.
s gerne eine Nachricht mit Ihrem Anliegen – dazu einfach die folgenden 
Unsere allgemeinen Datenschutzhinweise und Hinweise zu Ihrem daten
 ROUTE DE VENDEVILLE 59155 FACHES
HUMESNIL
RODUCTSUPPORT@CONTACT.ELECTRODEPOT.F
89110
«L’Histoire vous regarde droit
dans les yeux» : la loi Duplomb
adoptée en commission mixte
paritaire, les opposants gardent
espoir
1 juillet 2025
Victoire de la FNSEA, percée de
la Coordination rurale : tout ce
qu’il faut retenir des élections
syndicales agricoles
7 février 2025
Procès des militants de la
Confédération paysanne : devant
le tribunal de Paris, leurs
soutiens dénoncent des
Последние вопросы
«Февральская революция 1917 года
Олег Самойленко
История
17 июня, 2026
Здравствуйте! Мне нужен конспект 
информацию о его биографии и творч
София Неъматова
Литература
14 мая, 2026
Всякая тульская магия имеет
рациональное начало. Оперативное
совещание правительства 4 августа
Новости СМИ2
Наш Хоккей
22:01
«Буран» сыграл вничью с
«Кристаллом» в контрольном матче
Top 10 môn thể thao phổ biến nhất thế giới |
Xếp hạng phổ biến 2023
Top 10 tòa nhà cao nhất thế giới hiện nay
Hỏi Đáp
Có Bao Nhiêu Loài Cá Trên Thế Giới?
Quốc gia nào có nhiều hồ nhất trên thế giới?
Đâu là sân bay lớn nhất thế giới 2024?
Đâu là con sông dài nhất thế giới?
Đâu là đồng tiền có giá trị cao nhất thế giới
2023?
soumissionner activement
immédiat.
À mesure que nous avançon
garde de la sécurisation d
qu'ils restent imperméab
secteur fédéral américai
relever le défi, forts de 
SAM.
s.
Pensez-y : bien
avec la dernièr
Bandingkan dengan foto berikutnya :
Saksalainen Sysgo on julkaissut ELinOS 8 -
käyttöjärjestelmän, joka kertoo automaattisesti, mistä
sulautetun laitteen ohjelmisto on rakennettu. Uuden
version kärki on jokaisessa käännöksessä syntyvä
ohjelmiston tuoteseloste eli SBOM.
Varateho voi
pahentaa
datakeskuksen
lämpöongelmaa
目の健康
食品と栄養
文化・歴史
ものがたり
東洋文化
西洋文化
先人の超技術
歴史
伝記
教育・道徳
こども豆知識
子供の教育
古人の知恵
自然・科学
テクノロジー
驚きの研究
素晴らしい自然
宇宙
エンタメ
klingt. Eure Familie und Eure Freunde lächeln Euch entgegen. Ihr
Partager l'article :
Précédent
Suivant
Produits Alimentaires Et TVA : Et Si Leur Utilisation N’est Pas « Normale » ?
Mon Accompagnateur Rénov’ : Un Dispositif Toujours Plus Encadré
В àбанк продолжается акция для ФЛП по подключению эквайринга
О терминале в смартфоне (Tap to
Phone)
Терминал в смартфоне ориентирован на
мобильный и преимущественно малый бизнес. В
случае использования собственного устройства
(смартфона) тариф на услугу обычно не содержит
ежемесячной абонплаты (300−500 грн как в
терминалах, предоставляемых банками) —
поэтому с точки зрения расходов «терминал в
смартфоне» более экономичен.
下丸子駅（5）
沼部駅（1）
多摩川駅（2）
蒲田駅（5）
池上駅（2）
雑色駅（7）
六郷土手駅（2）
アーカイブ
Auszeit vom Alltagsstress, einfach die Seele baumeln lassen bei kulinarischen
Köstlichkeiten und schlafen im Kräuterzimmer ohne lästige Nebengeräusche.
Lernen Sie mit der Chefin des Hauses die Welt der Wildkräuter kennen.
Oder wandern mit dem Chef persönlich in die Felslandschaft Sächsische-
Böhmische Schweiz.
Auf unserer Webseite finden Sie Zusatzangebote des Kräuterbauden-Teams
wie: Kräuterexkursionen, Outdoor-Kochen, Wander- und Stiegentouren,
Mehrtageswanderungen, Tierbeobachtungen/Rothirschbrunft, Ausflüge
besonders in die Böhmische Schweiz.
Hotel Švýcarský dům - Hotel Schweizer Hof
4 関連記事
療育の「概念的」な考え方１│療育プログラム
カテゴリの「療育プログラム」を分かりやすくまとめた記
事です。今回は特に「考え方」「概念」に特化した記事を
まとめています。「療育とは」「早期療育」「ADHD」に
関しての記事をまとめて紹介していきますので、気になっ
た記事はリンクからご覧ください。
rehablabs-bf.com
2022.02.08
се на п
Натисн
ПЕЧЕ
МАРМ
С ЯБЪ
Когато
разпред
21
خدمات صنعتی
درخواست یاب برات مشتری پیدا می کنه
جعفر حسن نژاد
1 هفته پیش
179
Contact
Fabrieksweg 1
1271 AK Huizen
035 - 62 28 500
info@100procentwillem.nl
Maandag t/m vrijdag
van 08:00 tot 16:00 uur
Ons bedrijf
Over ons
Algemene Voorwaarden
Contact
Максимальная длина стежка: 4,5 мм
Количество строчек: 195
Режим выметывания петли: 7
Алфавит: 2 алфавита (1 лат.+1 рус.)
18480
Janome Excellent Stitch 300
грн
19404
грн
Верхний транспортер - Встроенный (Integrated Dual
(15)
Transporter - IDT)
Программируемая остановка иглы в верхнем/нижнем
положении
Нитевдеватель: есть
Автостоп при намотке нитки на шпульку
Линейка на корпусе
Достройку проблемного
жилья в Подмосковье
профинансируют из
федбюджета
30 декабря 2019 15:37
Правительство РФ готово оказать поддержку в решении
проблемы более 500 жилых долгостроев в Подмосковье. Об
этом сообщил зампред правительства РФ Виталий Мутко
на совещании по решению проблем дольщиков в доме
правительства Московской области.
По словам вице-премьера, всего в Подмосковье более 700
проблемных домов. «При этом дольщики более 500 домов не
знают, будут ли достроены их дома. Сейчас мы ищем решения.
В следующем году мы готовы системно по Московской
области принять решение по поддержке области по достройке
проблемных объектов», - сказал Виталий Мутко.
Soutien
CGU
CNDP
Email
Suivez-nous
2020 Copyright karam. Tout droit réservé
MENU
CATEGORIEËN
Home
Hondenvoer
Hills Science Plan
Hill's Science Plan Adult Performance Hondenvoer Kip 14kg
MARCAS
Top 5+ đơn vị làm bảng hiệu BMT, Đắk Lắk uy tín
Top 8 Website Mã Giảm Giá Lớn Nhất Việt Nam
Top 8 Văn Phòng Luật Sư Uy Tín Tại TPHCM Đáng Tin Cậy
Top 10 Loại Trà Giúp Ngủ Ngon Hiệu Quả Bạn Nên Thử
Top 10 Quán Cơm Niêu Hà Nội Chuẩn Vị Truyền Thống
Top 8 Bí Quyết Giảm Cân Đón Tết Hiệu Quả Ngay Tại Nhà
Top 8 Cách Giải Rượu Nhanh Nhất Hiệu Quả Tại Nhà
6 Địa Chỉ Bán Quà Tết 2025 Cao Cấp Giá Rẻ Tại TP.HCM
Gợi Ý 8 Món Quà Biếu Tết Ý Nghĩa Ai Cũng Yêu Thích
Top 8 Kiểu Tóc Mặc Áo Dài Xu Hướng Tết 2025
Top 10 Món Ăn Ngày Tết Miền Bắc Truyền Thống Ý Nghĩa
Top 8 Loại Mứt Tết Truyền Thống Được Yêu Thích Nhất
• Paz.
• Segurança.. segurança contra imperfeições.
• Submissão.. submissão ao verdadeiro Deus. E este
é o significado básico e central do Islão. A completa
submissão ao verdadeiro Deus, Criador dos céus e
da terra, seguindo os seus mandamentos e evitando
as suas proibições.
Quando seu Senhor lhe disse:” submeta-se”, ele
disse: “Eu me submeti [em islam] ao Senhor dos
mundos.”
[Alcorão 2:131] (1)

----

Could you write out every line, unchanged, from the first one through the line containing "В àбанк продолжается", with both of those lines included?

TASK OUTPUT>
.
s gerne eine Nachricht mit Ihrem Anliegen – dazu einfach die folgenden 
Unsere allgemeinen Datenschutzhinweise und Hinweise zu Ihrem daten
 ROUTE DE VENDEVILLE 59155 FACHES
HUMESNIL
RODUCTSUPPORT@CONTACT.ELECTRODEPOT.F
89110
«L’Histoire vous regarde droit
dans les yeux» : la loi Duplomb
adoptée en commission mixte
paritaire, les opposants gardent
espoir
1 juillet 2025
Victoire de la FNSEA, percée de
la Coordination rurale : tout ce
qu’il faut retenir des élections
syndicales agricoles
7 février 2025
Procès des militants de la
Confédération paysanne : devant
le tribunal de Paris, leurs
soutiens dénoncent des
Последние вопросы
«Февральская революция 1917 года
Олег Самойленко
История
17 июня, 2026
Здравствуйте! Мне нужен конспект 
информацию о его биографии и творч
София Неъматова
Литература
14 мая, 2026
Всякая тульская магия имеет
рациональное начало. Оперативное
совещание правительства 4 августа
Новости СМИ2
Наш Хоккей
22:01
«Буран» сыграл вничью с
«Кристаллом» в контрольном матче
Top 10 môn thể thao phổ biến nhất thế giới |
Xếp hạng phổ biến 2023
Top 10 tòa nhà cao nhất thế giới hiện nay
Hỏi Đáp
Có Bao Nhiêu Loài Cá Trên Thế Giới?
Quốc gia nào có nhiều hồ nhất trên thế giới?
Đâu là sân bay lớn nhất thế giới 2024?
Đâu là con sông dài nhất thế giới?
Đâu là đồng tiền có giá trị cao nhất thế giới
2023?
soumissionner activement
immédiat.
À mesure que nous avançon
garde de la sécurisation d
qu'ils restent imperméab
secteur fédéral américai
relever le défi, forts de 
SAM.
s.
Pensez-y : bien
avec la dernièr
Bandingkan dengan foto berikutnya :
Saksalainen Sysgo on julkaissut ELinOS 8 -
käyttöjärjestelmän, joka kertoo automaattisesti, mistä
sulautetun laitteen ohjelmisto on rakennettu. Uuden
version kärki on jokaisessa käännöksessä syntyvä
ohjelmiston tuoteseloste eli SBOM.
Varateho voi
pahentaa
datakeskuksen
lämpöongelmaa
目の健康
食品と栄養
文化・歴史
ものがたり
東洋文化
西洋文化
先人の超技術
歴史
伝記
教育・道徳
こども豆知識
子供の教育
古人の知恵
自然・科学
テクノロジー
驚きの研究
素晴らしい自然
宇宙
エンタメ
klingt. Eure Familie und Eure Freunde lächeln Euch entgegen. Ihr
Partager l'article :
Précédent
Suivant
Produits Alimentaires Et TVA : Et Si Leur Utilisation N’est Pas « Normale » ?
Mon Accompagnateur Rénov’ : Un Dispositif Toujours Plus Encadré
В àбанк продолжается акция для ФЛП по подключению эквайринга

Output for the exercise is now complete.